Pressenza interviewe Marcel Claude

31.07.2013 - Santiago du Chili - Juan Carlos Cartagena

Cet article est aussi disponible en: Espagnol, Italien

Marcel Claude et Tomás Hirsch – Photo Pressenza

« Si notre société désire être démocratique, elle doit être une société informée ; si elle ne l’est pas, alors il sera très difficile pour le peuple d’exercer sa souveraineté », affirme Marcel Claude Reyes, pré-candidat présidentiel chilien.

Cette conversation avec le chef du mouvement Tod@s a La Moneda concernait le rôle des médias 40 ans après le coup d’État de 1973, dans une société qui se dit elle-même démocratique ; Reyes met l’accent sur l’action de l’État à ce sujet :

« Le rôle des médias doit passer par la décision politique de l’État de mettre fin à cette situation hégémonique : la première chose à faire est d’en finir avec le financement du duopole par l’État : ils ne devraient jamais recevoir plus de financement publicitaire de l’État.

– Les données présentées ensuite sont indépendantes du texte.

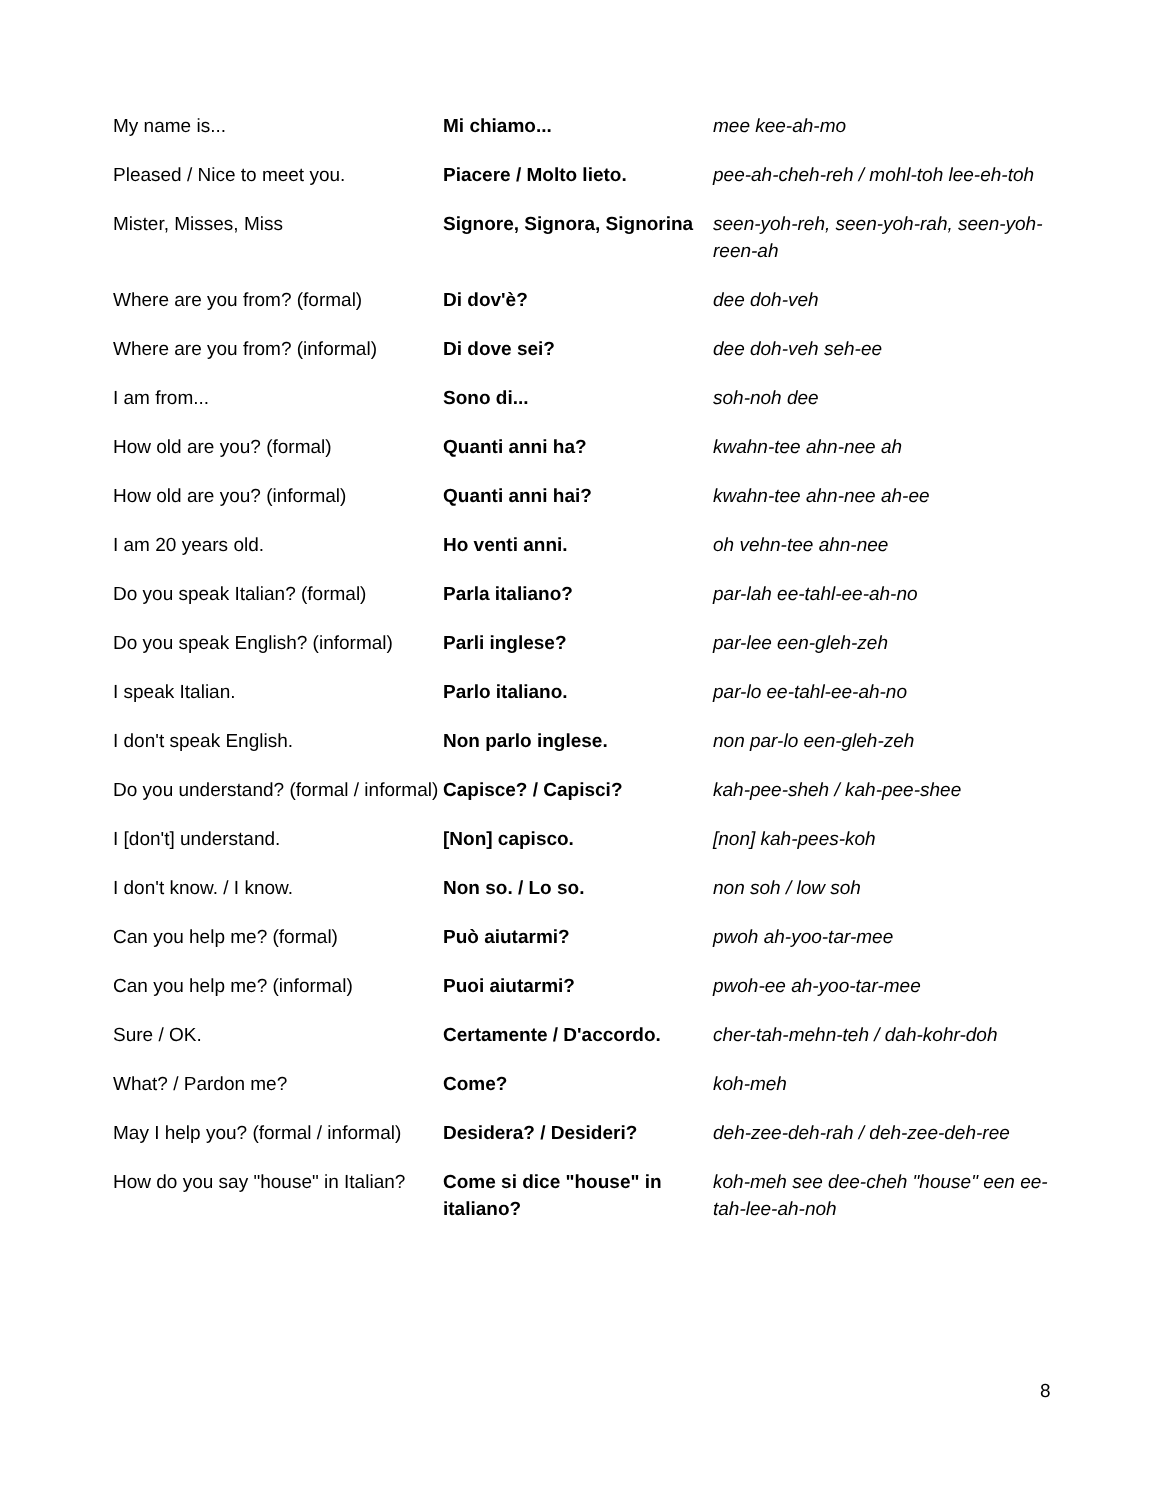| My name is... | Mi chiamo... | mee kee-ah-mo |
| Pleased / Nice to meet you. | Piacere / Molto lieto. | pee-ah-cheh-reh / mohl-toh lee-eh-toh |
| Mister, Misses, Miss | Signore, Signora, Signorina | seen-yoh-reh, seen-yoh-rah, seen-yoh-reen-ah |
| Where are you from? (formal) | Di dov'è? | dee doh-veh |
| Where are you from? (informal) | Di dove sei? | dee doh-veh seh-ee |
| I am from... | Sono di... | soh-noh dee |
| How old are you? (formal) | Quanti anni ha? | kwahn-tee ahn-nee ah |
| How old are you? (informal) | Quanti anni hai? | kwahn-tee ahn-nee ah-ee |
| I am 20 years old. | Ho venti anni. | oh vehn-tee ahn-nee |
| Do you speak Italian? (formal) | Parla italiano? | par-lah ee-tahl-ee-ah-no |
| Do you speak English? (informal) | Parli inglese? | par-lee een-gleh-zeh |
| I speak Italian. | Parlo italiano. | par-lo ee-tahl-ee-ah-no |
| I don't speak English. | Non parlo inglese. | non par-lo een-gleh-zeh |
| Do you understand? (formal / informal) | Capisce? / Capisci? | kah-pee-sheh / kah-pee-shee |
| I [don't] understand. | [Non] capisco. | [non] kah-pees-koh |
| I don't know. / I know. | Non so. / Lo so. | non soh / low soh |
| Can you help me? (formal) | Può aiutarmi? | pwoh ah-yoo-tar-mee |
| Can you help me? (informal) | Puoi aiutarmi? | pwoh-ee ah-yoo-tar-mee |
| Sure / OK. | Certamente / D'accordo. | cher-tah-mehn-teh / dah-kohr-doh |
| What? / Pardon me? | Come? | koh-meh |
| May I help you? (formal / informal) | Desidera? / Desideri? | deh-zee-deh-rah / deh-zee-deh-ree |
| How do you say "house" in Italian? | Come si dice "house" in italiano? | koh-meh see dee-cheh "house" een ee-tah-lee-ah-noh |
8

Ces ressources devraient être investies dans des médias indépendants. Cette seule décision démocratiserait les communications, car il ne s’agit pas d’une petite somme : c’est une source de financement importante pour le duopole. »

Dans ce but, quelles actions concrètes appliqueriez-vous ?

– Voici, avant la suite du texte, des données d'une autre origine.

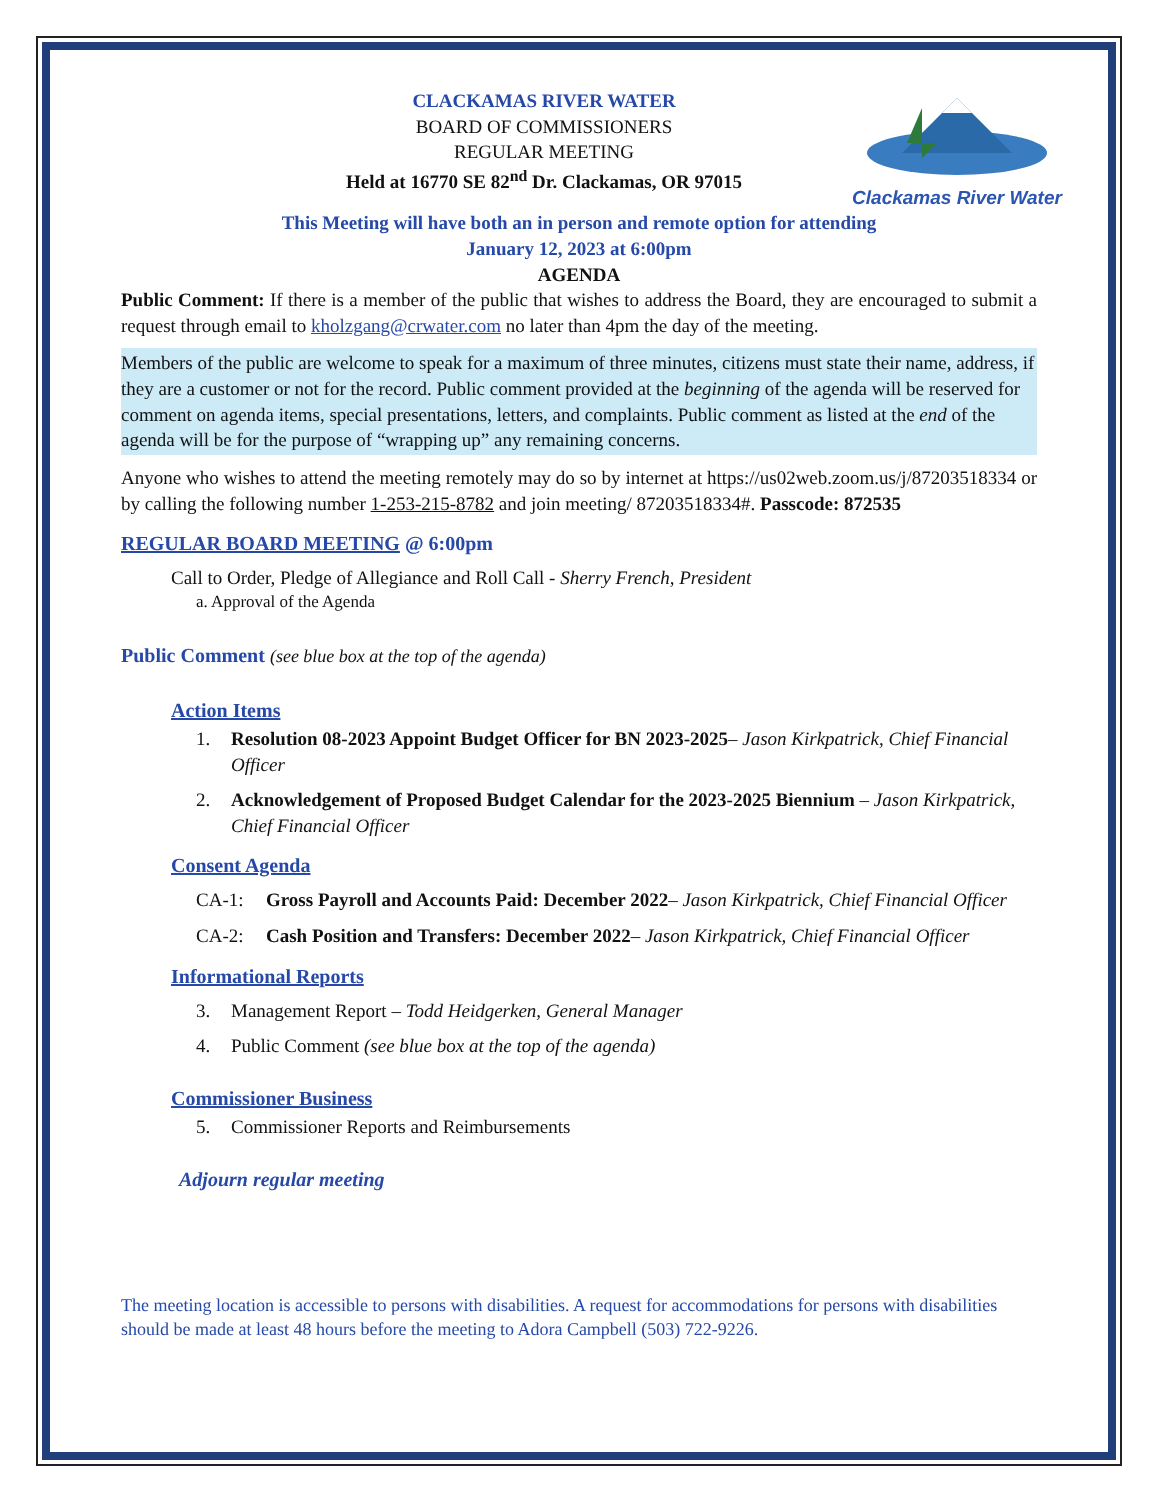Clackamas River Water
CLACKAMAS RIVER WATER
BOARD OF COMMISSIONERS
REGULAR MEETING
Held at 16770 SE 82<sup>nd</sup> Dr. Clackamas, OR 97015
This Meeting will have both an in person and remote option for attending
January 12, 2023 at 6:00pm
AGENDA
Public Comment: If there is a member of the public that wishes to address the Board, they are encouraged to submit a request through email to kholzgang@crwater.com no later than 4pm the day of the meeting.
Members of the public are welcome to speak for a maximum of three minutes, citizens must state their name, address, if they are a customer or not for the record. Public comment provided at the beginning of the agenda will be reserved for comment on agenda items, special presentations, letters, and complaints. Public comment as listed at the end of the agenda will be for the purpose of “wrapping up” any remaining concerns.
Anyone who wishes to attend the meeting remotely may do so by internet at https://us02web.zoom.us/j/87203518334 or by calling the following number 1-253-215-8782 and join meeting/ 87203518334#. Passcode: 872535
REGULAR BOARD MEETING @ 6:00pm
Call to Order, Pledge of Allegiance and Roll Call - Sherry French, President
a. Approval of the Agenda
Public Comment (see blue box at the top of the agenda)
Action Items
1. Resolution 08-2023 Appoint Budget Officer for BN 2023-2025– Jason Kirkpatrick, Chief Financial Officer
2. Acknowledgement of Proposed Budget Calendar for the 2023-2025 Biennium – Jason Kirkpatrick, Chief Financial Officer
Consent Agenda
CA-1: Gross Payroll and Accounts Paid: December 2022– Jason Kirkpatrick, Chief Financial Officer
CA-2: Cash Position and Transfers: December 2022– Jason Kirkpatrick, Chief Financial Officer
Informational Reports
3. Management Report – Todd Heidgerken, General Manager
4. Public Comment (see blue box at the top of the agenda)
Commissioner Business
5. Commissioner Reports and Reimbursements
Adjourn regular meeting
The meeting location is accessible to persons with disabilities. A request for accommodations for persons with disabilities should be made at least 48 hours before the meeting to Adora Campbell (503) 722-9226.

 J’enlèverais à La Tercera (un des principaux quotidiens au Chili) le Journal officiel, et je le confierais à un groupe indépendant du duopole. De plus, l’Etat doit investir dans des médias locaux, indépendants, régionaux, universitaires. Tous les fonds dont l’Etat dispose actuellement, et qui reviennent au duopole, doivent être replacés dans la presse indépendante. Au niveau de la télévision, je rendrais à la télévision nationale son rôle de média public, je rendrais la chaîne 11 à l’Université du Chili, que je tâcherais de faire devenir une station universitaire. Nous ne devons pas permettre que des groupes économiques disposent de médias : pour moi, c’est l’une des pires décisions qui puissent être appliquées dans une société qui se veut démocratique. Remettre le contrôle de l’information à ceux qui souhaitent contrôler la société, je trouve cela inacceptable.

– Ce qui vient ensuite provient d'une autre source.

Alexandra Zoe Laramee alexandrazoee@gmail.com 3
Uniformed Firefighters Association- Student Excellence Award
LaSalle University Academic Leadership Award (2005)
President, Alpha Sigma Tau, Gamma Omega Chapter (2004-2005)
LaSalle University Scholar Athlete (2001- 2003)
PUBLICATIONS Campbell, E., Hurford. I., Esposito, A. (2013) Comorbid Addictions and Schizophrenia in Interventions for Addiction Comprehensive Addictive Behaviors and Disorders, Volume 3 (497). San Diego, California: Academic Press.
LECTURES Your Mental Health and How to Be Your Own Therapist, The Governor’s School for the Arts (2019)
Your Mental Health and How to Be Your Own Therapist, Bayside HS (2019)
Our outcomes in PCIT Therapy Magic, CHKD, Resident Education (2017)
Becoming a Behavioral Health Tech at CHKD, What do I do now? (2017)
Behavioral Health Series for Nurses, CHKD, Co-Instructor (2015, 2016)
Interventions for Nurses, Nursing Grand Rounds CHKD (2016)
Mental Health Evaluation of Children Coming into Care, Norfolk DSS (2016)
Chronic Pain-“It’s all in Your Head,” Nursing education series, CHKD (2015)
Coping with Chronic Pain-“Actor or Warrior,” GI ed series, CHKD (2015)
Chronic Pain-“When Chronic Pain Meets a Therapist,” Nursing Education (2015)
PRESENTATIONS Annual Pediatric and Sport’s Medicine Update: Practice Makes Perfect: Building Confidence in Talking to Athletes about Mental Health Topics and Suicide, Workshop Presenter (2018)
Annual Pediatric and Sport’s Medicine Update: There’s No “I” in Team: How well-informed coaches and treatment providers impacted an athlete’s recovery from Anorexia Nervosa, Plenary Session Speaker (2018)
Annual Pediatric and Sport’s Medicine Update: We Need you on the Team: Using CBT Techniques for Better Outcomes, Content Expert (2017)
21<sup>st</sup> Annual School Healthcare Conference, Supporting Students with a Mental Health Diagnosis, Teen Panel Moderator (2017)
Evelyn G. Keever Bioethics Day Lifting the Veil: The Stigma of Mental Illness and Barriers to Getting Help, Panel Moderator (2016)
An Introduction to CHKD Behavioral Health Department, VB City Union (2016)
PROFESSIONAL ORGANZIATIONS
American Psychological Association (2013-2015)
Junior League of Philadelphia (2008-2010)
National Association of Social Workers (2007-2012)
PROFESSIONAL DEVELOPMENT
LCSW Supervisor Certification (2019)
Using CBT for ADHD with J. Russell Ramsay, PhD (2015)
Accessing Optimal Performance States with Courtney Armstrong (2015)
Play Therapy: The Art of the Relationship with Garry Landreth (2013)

Quel lien faites-vous entre ce que vous venez de dire et vos récentes interviews sur divers médias ?

Les médias sont destinés à servir d’écho aux intérêts et à la pensée de la caste dirigeante (« establishment »), du pouvoir de fait ; ils assument une conduite peu démocratique, et ils ne sont pas seulement une caisse de résonnance de l’oligarchie. Mon expérience avec les journalistes m’a appris qu’eux cherchent à devenir un contrepoint de l’opinion du pouvoir. D’habitude, les journalistes ne parlent pas en suivant l’opinion publique, ne disent pas ce que les gens peuvent penser, ni ce que dit le sens commun, ni des conversations quotidiennes de tous les jours : ils parlent en suivant les intérêts des propriétaires des médias. D’une certaine façon, ils font office de mur de retenue, d’intermédiaires entre le pouvoir et les citoyens ; en définitive, ils ne sont pas indépendants. Si notre société désire être démocratique, elle doit être une société informée ; si elle ne l’est pas, alors il sera très difficile pour le peuple d’exercer sa souveraineté.  C’est ce qui s’est passé durant ces quarante années : si vous vous demandez quel est le mécanisme de contrôle et de domination le plus efficace que les maîtres de ce pays ont appliqué sur la société chilienne, c’est le contrôle des médias. La Concertation des partis pour la démocratie (coalition de partis politiques chiliens du centre et de la gauche) a investi pendant 20 ans dans le duopole, sans créer de nouveaux types de médias ni renforcer l’éducation publique ; elle n’avait besoin d’aucune loi : tout ce qu’il lui fallait, c’était une décision politique.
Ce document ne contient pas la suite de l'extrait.